There is broad consensus on four issues. First, most advanced economies need to cut public spending or raise taxes to bring down public borrowing. Economists agree that the crisis has made most rich countries poorer, making budget deficits persistent, rather than temporary nuisances that will disappear with recovery. Second, efforts to reduce deficits generally cut growth, although the degree is widely disputed. Third, the negative effects of austerity are larger when monetary policy has less scope to offset demand weakness. And fourth, some countries with fiscal crises, such as Greece, had no option but to cut hard at a difficult time.
The most bitter arguments arise over countries that arguably did have a choice. Should fiscal consolidation have been gentler, or was this not a credible option for the governments of the US, UK, core eurozone and Japan? No clear answer came from the performance of these countries in 2013.
While the US surprised most with the recovery’s resilience to tax increases and the “sequestration” that cut public spending indiscriminately, Ben Bernanke, Federal Reserve chairman, said performance could have been better. In one of his last acts in charge of the Fed he said, “excessively tight near-term fiscal policies have likely been counterproductive”.
He added: “With fiscal and monetary policy working in opposite directions, the recovery is weaker than it otherwise would be. But the current policy mix is particularly problematic when interest rates are very low, as is the case today.”
In the UK, the opposite was seen. No sooner had the International Monetary Fund accused the British government of “playing with fire” over its excessive austerity, which Olivier Blanchard, its chief economist, said was damaging private spending, than households opened their wallets. Britain is now more worried about excessive and unbalanced consumer-led growth than stagnation. George Osborne, chancellor, feels vindicated for having imposed a multiyear plan of deficit reduction and stuck to it.

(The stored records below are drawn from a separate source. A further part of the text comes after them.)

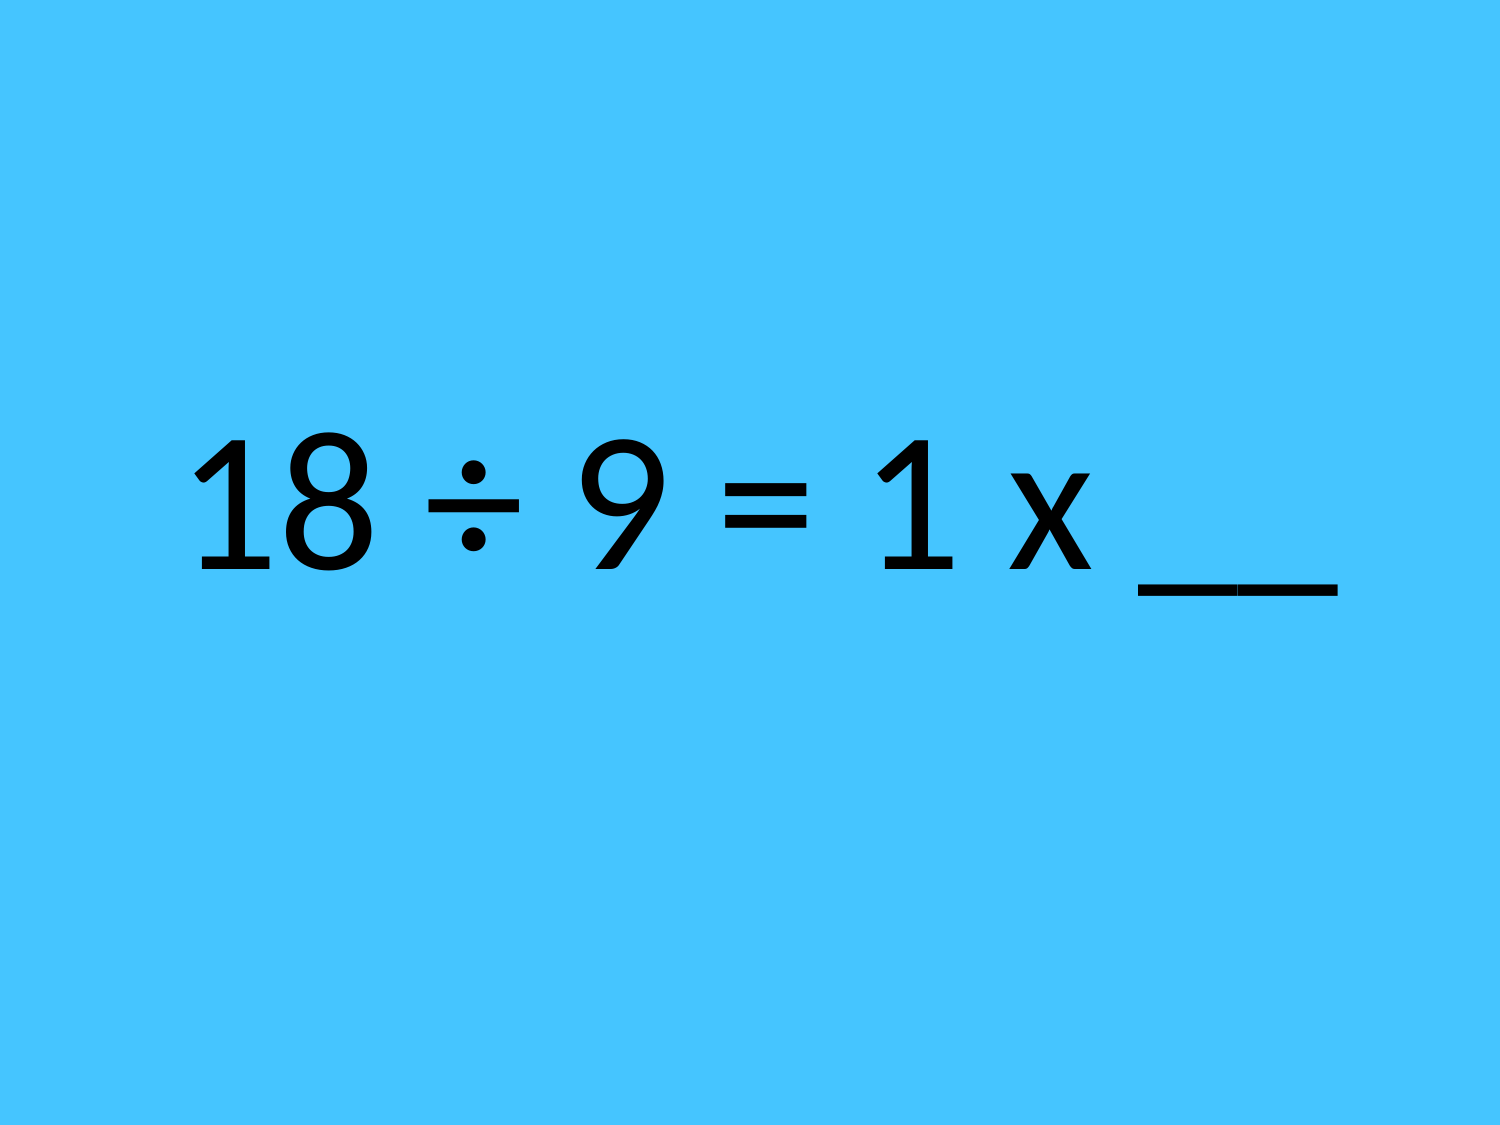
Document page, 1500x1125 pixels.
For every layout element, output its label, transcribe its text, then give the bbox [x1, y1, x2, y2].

text_box 18 ÷ 9 = 1 x __ [162, 362, 1425, 618]
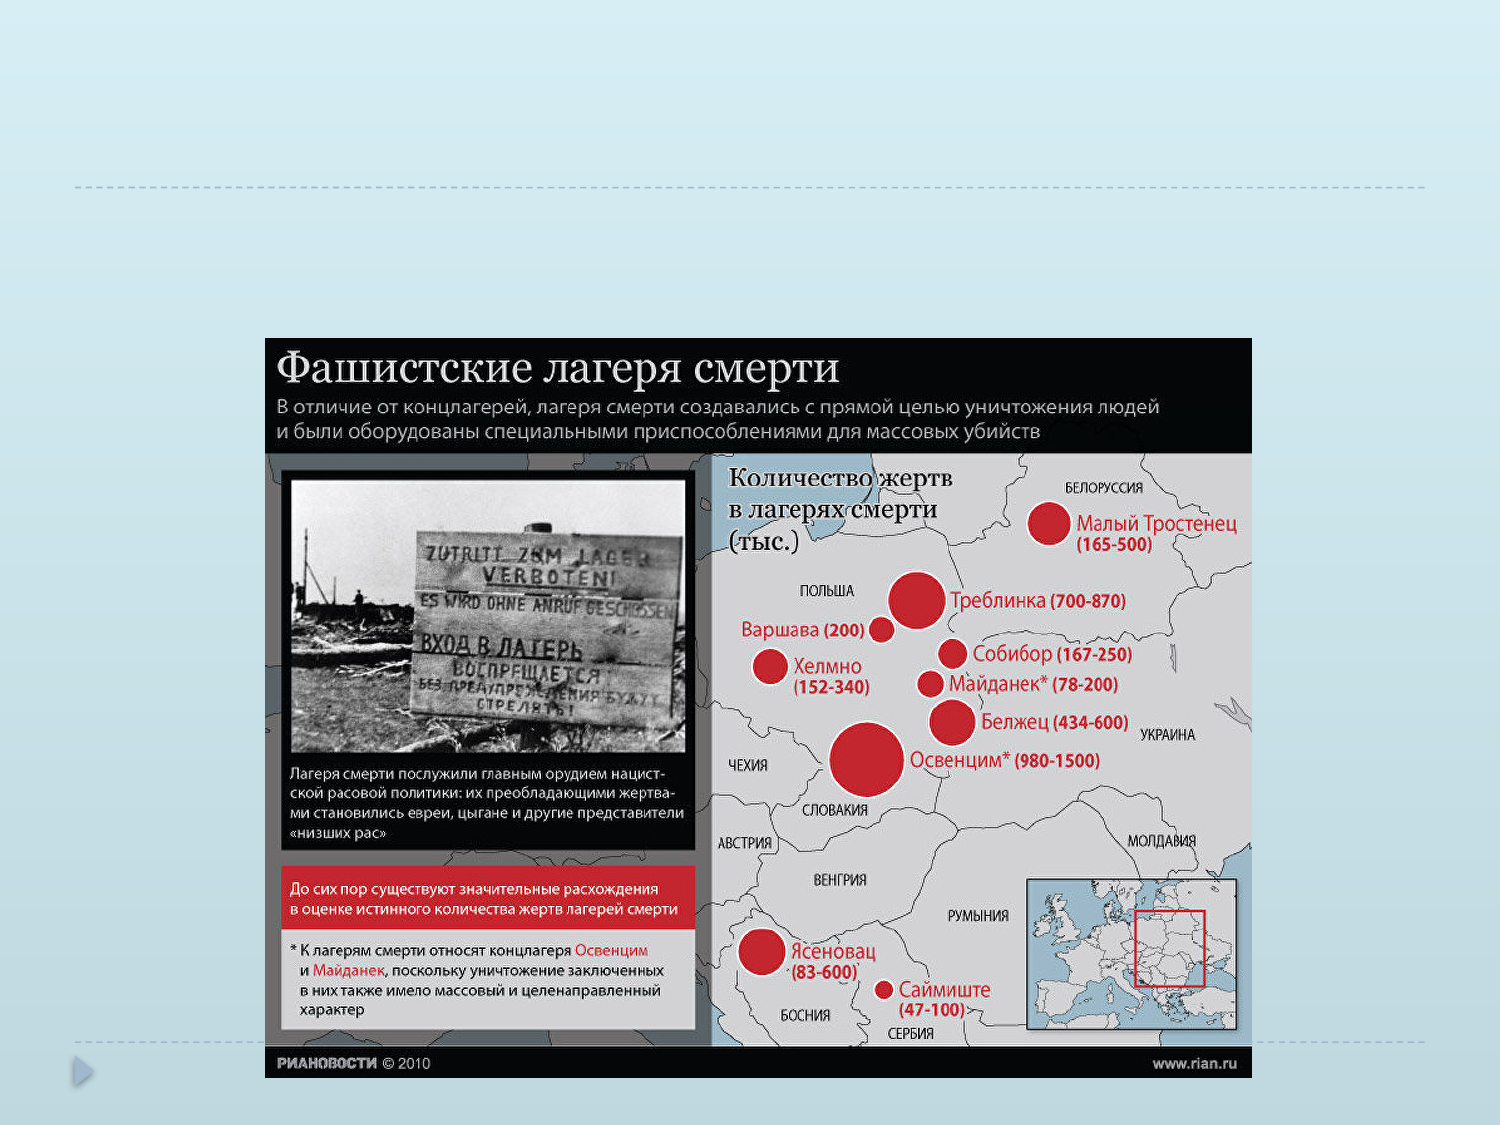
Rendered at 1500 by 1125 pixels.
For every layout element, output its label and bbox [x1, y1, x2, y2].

list [265, 337, 1253, 1078]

In the eurozone, the insistence of prominent figures, such as Jens Weidmann, president of the Bundesbank, that other countries must “stick to what is undoubtedly an arduous adjustment path to the very end” has not obviously helped foster recovery, with the zone merely limping out of an 18-month second recession last summer. And in Japan, the “second arrow” of Abenomics, which initially involved a fiscal stimulus, appeared to contribute to the country’s recovery.
This year, the development likely to damp disputes over austerity is that the advanced world is aiming to do less. The IMF believes “fiscal tightening is expected to moderate …as a large part of the consolidation has already taken place”. Apart from Japan, it estimates that advanced economies have already implemented two-thirds of the necessary austerity.
The question is whether political institutions are capable of long-term prudence. A new study from the OECD, which noted the large number of democracies that had kicked out of power the parties that were in charge during a fiscal crisis, said there was no magic solution to deficit reduction.
It said the optimal moment to impose austerity was just when the economy was turning up, but that it is almost impossible to time correctly.
It warned that crisis slashing of budgets often has nasty longer-term side effects and more successful governments manage to reduce long-term spending pressures. It urged countries to manage finances prudently rather than waiting for a crisis before acting.